→ Parts of the exercise:
- A) Repeat the blackberry jam recipe word for word, starting at "(Printable Recipe)" and ending at "to remove seeds.".
- B) For each statement, say yes or no depending on whether the blackberry jam recipe agrees with it. Quote the recipe's words that settle it. (i) The grandmother said blackberries should not be picked in October. (ii) The apples go into the pan unpeeled. (iii) The blackberries must always be sieved.
- C) Take the blackberry jam recipe further from the point where it stops.

→ Selected text:
My grandma always said that blackberries should not be picked in October as they must be left for the rest of nature to enjoy and also the witches! I disobeyed her this year as the blackberries were so plentiful and juicy and hoped that there was enough for us all! Her jam recipe is a favourite of mine as I remember having it piled onto hot toast for tea as the evenings drew in. A good Autumn recipe. It is also good on real vanilla ice-cream.

(Printable Recipe)

Ingredients:
4lbs (1.8g) Blackberries
1½lbs (680g) Cooking Apples
½pint Water
Juice of ½lemon
Sugar – either jam sugar or granulated

1 Put the blackberries and ¼ pint of water into a pan and simmer until the fruit is soft. They can be left whole or sieved to remove seeds.

2 Peel, core & slice apples, add remaining water, bring to the boil and simmer until tender and cook together until thick.

Recorded data:

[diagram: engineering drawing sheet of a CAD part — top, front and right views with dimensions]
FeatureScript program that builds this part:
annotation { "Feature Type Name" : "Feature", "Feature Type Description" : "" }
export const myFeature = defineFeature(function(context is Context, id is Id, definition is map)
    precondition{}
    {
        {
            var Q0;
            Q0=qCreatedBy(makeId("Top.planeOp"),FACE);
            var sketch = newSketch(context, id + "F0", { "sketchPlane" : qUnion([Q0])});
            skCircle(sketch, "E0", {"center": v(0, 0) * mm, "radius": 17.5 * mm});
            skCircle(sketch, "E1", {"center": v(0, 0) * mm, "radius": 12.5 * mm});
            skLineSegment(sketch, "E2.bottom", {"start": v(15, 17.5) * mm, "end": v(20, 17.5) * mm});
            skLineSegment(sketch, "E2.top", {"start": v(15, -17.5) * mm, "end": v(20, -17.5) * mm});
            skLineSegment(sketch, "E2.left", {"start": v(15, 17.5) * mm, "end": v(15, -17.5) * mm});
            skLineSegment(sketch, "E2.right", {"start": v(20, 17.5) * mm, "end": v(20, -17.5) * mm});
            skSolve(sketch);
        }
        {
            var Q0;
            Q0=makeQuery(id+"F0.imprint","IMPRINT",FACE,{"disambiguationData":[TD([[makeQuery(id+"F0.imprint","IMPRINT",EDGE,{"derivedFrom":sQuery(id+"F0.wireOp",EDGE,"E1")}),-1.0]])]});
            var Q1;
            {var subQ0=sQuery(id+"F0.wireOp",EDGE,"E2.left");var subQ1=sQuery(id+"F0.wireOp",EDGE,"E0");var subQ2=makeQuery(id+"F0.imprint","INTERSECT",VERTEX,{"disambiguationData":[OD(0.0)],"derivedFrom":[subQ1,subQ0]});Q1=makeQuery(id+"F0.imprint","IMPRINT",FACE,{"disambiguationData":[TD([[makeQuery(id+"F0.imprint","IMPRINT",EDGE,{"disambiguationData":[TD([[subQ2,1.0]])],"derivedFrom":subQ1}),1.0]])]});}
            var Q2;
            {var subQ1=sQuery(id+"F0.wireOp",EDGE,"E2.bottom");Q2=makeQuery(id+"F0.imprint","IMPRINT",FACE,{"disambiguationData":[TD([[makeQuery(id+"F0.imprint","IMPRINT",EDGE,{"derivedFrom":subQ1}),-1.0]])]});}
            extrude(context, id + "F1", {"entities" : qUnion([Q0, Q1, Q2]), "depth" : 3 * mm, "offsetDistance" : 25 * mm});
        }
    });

---

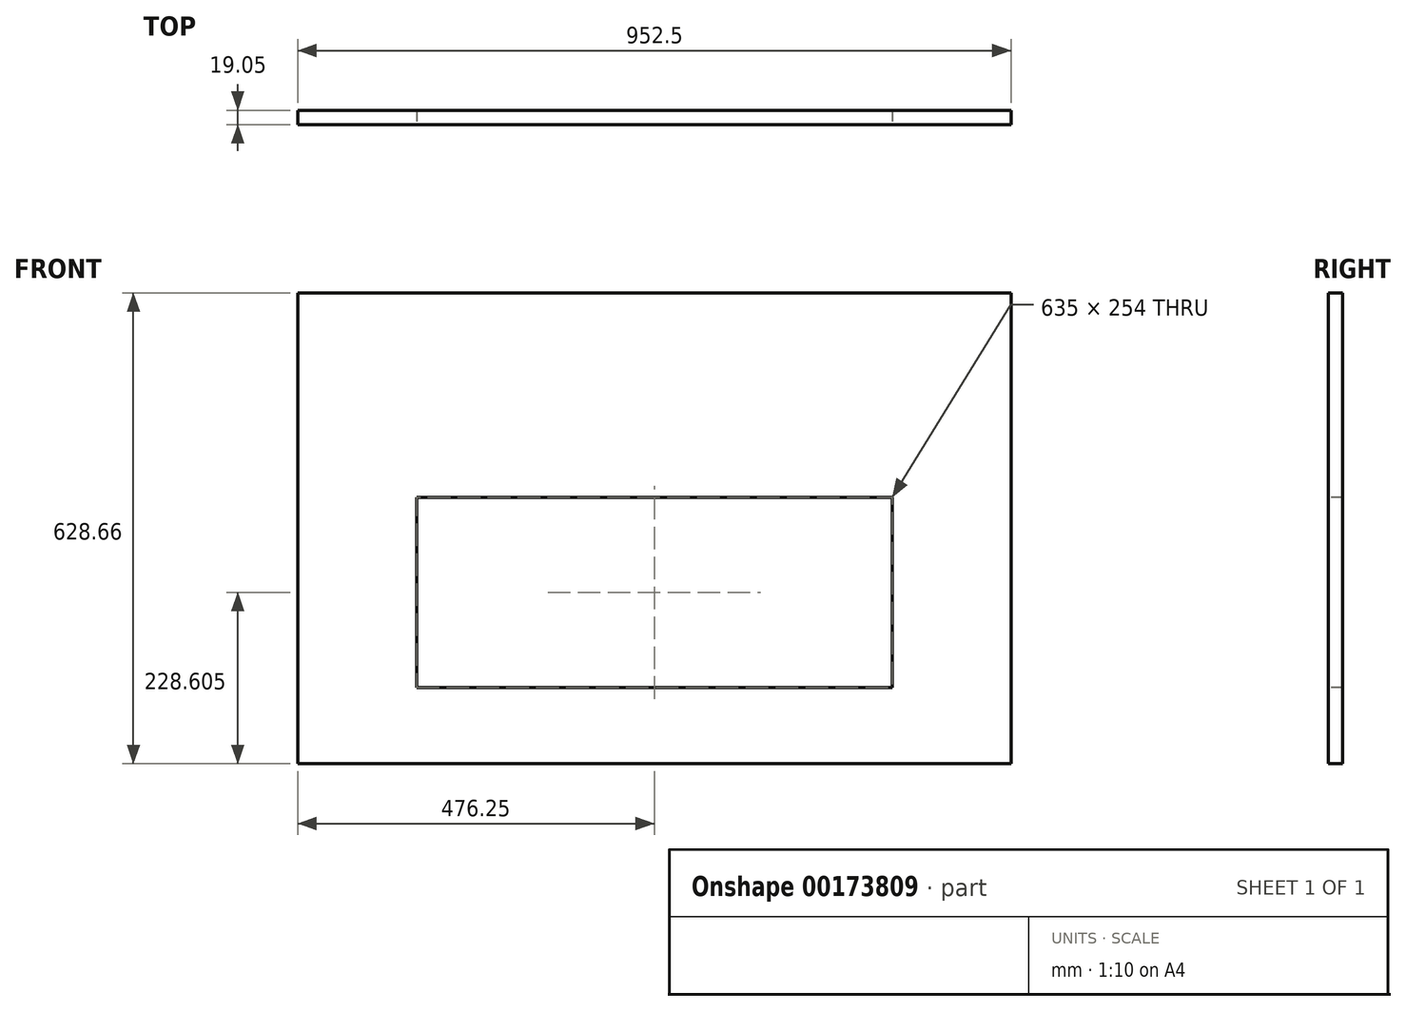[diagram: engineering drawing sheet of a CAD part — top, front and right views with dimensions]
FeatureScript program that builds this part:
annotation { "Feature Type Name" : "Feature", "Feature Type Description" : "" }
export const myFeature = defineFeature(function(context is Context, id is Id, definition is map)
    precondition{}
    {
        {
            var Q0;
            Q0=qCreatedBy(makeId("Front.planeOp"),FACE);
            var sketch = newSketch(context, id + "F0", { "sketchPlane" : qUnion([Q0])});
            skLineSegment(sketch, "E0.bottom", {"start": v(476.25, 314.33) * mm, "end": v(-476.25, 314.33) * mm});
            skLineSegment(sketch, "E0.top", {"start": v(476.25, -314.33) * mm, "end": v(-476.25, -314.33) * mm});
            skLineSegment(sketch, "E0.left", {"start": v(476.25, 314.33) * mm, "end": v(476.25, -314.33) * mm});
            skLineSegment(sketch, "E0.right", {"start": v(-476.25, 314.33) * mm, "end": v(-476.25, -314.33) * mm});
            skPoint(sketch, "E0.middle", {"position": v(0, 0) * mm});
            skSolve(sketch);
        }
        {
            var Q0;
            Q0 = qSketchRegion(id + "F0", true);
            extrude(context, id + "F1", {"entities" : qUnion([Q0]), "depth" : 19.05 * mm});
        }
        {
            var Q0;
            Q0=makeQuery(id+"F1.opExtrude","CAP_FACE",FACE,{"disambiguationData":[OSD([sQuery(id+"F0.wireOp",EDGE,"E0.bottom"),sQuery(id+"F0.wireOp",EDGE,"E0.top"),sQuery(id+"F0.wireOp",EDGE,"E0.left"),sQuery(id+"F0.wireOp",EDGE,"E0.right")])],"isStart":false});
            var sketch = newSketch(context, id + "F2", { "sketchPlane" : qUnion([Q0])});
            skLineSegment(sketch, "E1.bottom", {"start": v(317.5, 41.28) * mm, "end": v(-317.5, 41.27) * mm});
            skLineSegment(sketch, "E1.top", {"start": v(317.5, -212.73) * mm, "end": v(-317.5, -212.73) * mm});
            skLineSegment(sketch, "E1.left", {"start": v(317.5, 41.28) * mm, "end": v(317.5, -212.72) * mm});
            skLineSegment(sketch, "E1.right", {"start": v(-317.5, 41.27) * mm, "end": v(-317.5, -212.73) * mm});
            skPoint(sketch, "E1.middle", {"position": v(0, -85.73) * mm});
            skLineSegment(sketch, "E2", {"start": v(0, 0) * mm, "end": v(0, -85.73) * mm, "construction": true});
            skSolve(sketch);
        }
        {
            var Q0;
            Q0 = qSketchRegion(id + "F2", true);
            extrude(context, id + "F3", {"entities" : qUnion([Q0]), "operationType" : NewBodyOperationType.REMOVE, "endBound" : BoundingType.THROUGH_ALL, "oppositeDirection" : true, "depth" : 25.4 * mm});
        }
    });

---

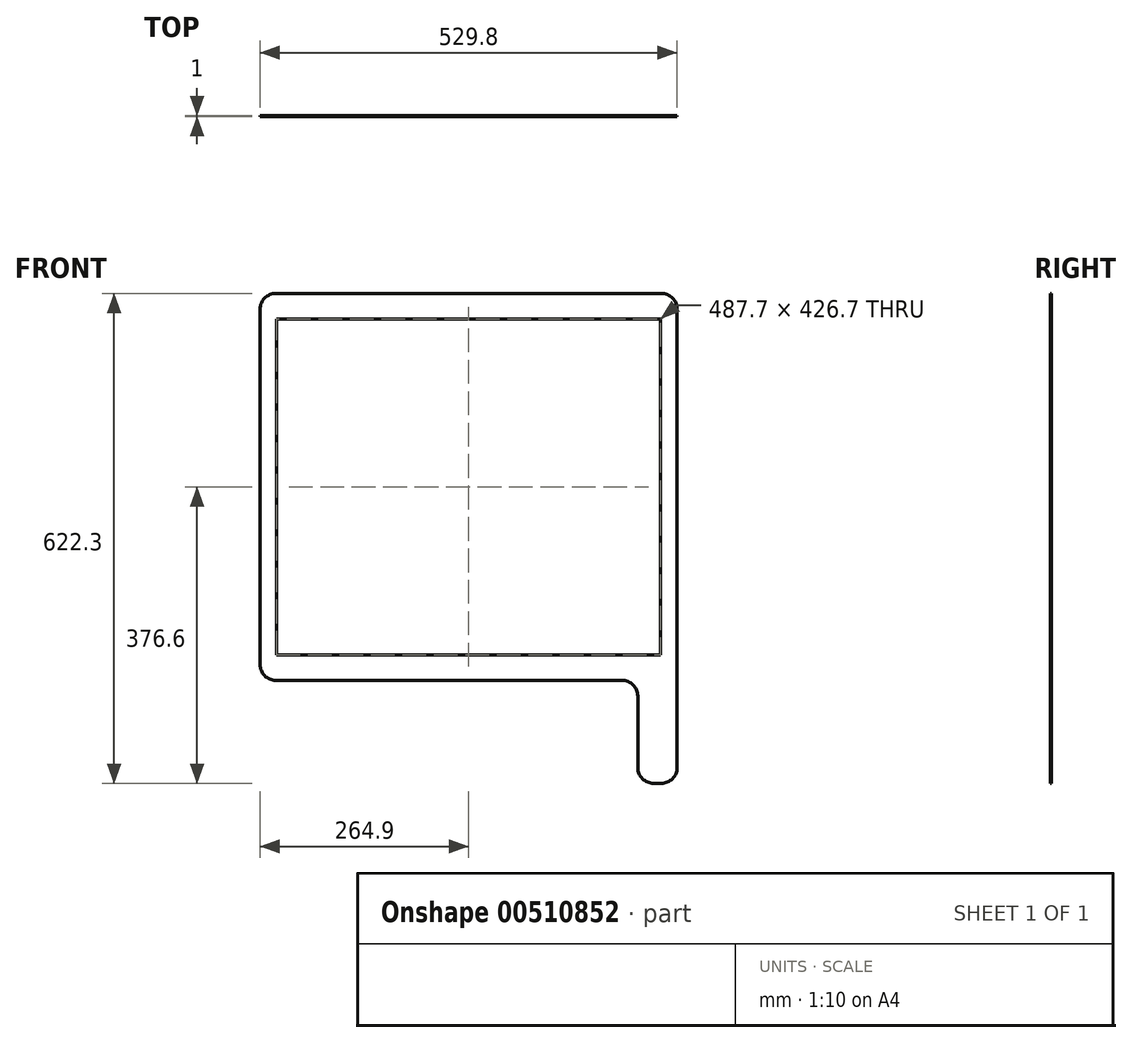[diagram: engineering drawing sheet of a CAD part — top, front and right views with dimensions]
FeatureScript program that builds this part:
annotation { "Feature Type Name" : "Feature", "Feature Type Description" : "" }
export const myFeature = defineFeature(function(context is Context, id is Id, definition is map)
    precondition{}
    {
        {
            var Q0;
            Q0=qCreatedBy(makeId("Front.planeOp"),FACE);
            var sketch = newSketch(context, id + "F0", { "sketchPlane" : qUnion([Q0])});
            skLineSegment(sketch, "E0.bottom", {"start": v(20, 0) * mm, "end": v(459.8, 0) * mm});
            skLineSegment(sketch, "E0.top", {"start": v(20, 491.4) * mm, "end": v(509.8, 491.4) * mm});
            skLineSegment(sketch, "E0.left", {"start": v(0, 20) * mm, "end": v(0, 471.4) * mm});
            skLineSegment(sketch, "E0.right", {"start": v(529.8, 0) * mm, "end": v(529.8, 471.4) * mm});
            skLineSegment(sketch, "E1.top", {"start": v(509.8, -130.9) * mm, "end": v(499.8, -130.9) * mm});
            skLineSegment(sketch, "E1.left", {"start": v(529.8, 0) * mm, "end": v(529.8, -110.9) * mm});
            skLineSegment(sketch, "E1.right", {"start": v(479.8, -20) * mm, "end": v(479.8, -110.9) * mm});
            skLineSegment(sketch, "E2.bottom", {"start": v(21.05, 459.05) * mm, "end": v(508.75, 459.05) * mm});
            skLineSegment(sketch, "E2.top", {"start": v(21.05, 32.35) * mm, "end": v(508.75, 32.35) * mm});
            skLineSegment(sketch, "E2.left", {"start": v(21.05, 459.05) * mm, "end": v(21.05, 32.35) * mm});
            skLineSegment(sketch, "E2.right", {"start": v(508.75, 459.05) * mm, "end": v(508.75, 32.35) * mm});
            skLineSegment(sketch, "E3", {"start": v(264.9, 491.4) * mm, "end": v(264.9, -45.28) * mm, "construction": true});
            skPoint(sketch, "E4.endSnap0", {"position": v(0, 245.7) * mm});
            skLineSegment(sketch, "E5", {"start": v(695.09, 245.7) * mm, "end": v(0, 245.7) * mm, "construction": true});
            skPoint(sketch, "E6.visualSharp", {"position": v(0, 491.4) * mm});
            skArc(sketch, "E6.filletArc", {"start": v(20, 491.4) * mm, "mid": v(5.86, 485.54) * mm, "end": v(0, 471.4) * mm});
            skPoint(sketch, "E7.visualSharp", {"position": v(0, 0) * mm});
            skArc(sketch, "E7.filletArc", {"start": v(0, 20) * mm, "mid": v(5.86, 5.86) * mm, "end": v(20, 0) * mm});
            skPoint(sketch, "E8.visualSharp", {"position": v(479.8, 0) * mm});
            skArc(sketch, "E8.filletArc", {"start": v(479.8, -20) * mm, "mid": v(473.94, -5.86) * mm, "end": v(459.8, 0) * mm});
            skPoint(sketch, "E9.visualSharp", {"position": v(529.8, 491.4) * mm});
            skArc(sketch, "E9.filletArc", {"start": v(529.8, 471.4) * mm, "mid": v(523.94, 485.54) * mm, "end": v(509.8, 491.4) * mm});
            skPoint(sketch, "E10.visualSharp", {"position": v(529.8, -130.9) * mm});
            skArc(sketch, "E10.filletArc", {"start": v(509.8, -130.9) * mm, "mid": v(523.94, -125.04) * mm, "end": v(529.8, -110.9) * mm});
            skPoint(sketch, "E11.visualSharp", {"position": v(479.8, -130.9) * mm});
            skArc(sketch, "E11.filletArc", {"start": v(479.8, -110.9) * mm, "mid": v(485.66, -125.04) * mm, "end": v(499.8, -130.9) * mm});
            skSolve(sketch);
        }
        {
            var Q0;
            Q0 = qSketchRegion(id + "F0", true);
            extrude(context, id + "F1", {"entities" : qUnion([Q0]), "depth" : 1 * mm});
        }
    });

→ Expected responses:
- A)
(Printable Recipe)

Ingredients:
4lbs (1.8g) Blackberries
1½lbs (680g) Cooking Apples
½pint Water
Juice of ½lemon
Sugar – either jam sugar or granulated

1 Put the blackberries and ¼ pint of water into a pan and simmer until the fruit is soft. They can be left whole or sieved to remove seeds.

- B)
(i) Yes: "blackberries should not be picked in October"
(ii) No: "Peel, core & slice apples"
(iii) No: "They can be left whole or sieved to remove seeds."

- C)
3 Weigh the pulp and add equal amounts of warmed sugar and simmer until all the sugar is dissolved.

4 * Bring to the boil and boil rapidly until setting point is reached.

5 Leave to cool slightly in the pan, having removed any scum that collects around the edge, and stir.

6 Pour into warm sterilised jars, leave to cool and cover.

Enjoy!

* NB To know if the setting point is reached, put a saucer to get cold in the fridge. Remove the pan from the heat, pour a teaspoonful of the jam onto the cold saucer and if the jam wrinkles when pushed with the finger setting point has been reached. If it doesn’t wrinkle put it back on the heat and cook and test until it does.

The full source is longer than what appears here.